WHAT IS BEING ASKED
Exactly the lines from the opening of the data through the line containing "left ankle: (416, 293)" should be reproduced, please, with nothing added.

Skeletal landmark data
--- --- ---

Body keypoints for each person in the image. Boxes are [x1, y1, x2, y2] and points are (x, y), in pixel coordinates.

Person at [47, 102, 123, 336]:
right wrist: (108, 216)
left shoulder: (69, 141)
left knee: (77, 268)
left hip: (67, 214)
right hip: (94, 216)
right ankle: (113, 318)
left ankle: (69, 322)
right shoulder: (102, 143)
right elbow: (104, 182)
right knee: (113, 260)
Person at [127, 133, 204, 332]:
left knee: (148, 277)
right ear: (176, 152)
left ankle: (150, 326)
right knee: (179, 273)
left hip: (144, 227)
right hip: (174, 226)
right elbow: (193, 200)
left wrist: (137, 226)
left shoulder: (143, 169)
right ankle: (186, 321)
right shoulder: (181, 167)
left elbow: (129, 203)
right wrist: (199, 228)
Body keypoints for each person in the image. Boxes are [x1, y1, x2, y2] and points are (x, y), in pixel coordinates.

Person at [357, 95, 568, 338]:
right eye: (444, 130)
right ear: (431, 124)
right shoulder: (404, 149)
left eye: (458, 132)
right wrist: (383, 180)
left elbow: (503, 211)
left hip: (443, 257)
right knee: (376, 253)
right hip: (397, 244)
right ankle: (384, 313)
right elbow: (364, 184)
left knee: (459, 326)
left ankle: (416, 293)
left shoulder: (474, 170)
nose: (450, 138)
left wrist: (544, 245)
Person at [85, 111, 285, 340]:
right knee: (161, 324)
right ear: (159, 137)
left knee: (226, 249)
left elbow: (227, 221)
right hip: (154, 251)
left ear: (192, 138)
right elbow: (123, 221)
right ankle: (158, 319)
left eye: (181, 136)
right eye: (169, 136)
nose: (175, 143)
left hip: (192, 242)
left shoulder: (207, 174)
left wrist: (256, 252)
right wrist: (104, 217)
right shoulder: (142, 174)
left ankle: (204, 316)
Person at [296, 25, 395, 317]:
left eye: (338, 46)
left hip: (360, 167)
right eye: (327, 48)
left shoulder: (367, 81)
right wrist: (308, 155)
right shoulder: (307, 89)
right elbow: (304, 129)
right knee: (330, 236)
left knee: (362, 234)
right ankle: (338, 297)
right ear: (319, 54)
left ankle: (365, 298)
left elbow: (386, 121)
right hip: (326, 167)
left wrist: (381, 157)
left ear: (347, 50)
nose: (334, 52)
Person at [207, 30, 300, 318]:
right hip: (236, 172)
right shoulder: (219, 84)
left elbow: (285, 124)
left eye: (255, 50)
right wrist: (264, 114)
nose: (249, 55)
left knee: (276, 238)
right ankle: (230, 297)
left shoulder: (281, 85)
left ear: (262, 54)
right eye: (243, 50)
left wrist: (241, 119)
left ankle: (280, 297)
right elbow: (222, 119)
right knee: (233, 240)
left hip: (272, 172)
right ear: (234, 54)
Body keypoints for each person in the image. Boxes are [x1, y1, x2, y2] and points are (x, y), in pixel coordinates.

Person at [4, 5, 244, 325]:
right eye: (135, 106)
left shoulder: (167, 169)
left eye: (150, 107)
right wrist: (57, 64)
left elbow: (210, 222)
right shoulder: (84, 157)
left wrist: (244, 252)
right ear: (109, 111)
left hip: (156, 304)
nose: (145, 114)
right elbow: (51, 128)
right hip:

--- --- ---

RESULT FOR THIS EXERCISE
Body keypoints for each person in the image. Boxes are [x1, y1, x2, y2] and points are (x, y), in pixel coordinates.

Person at [47, 102, 123, 336]:
right wrist: (108, 216)
left shoulder: (69, 141)
left knee: (77, 268)
left hip: (67, 214)
right hip: (94, 216)
right ankle: (113, 318)
left ankle: (69, 322)
right shoulder: (102, 143)
right elbow: (104, 182)
right knee: (113, 260)
Person at [127, 133, 204, 332]:
left knee: (148, 277)
right ear: (176, 152)
left ankle: (150, 326)
right knee: (179, 273)
left hip: (144, 227)
right hip: (174, 226)
right elbow: (193, 200)
left wrist: (137, 226)
left shoulder: (143, 169)
right ankle: (186, 321)
right shoulder: (181, 167)
left elbow: (129, 203)
right wrist: (199, 228)
Body keypoints for each person in the image. Boxes are [x1, y1, x2, y2] and points are (x, y), in pixel coordinates.

Person at [357, 95, 568, 338]:
right eye: (444, 130)
right ear: (431, 124)
right shoulder: (404, 149)
left eye: (458, 132)
right wrist: (383, 180)
left elbow: (503, 211)
left hip: (443, 257)
right knee: (376, 253)
right hip: (397, 244)
right ankle: (384, 313)
right elbow: (364, 184)
left knee: (459, 326)
left ankle: (416, 293)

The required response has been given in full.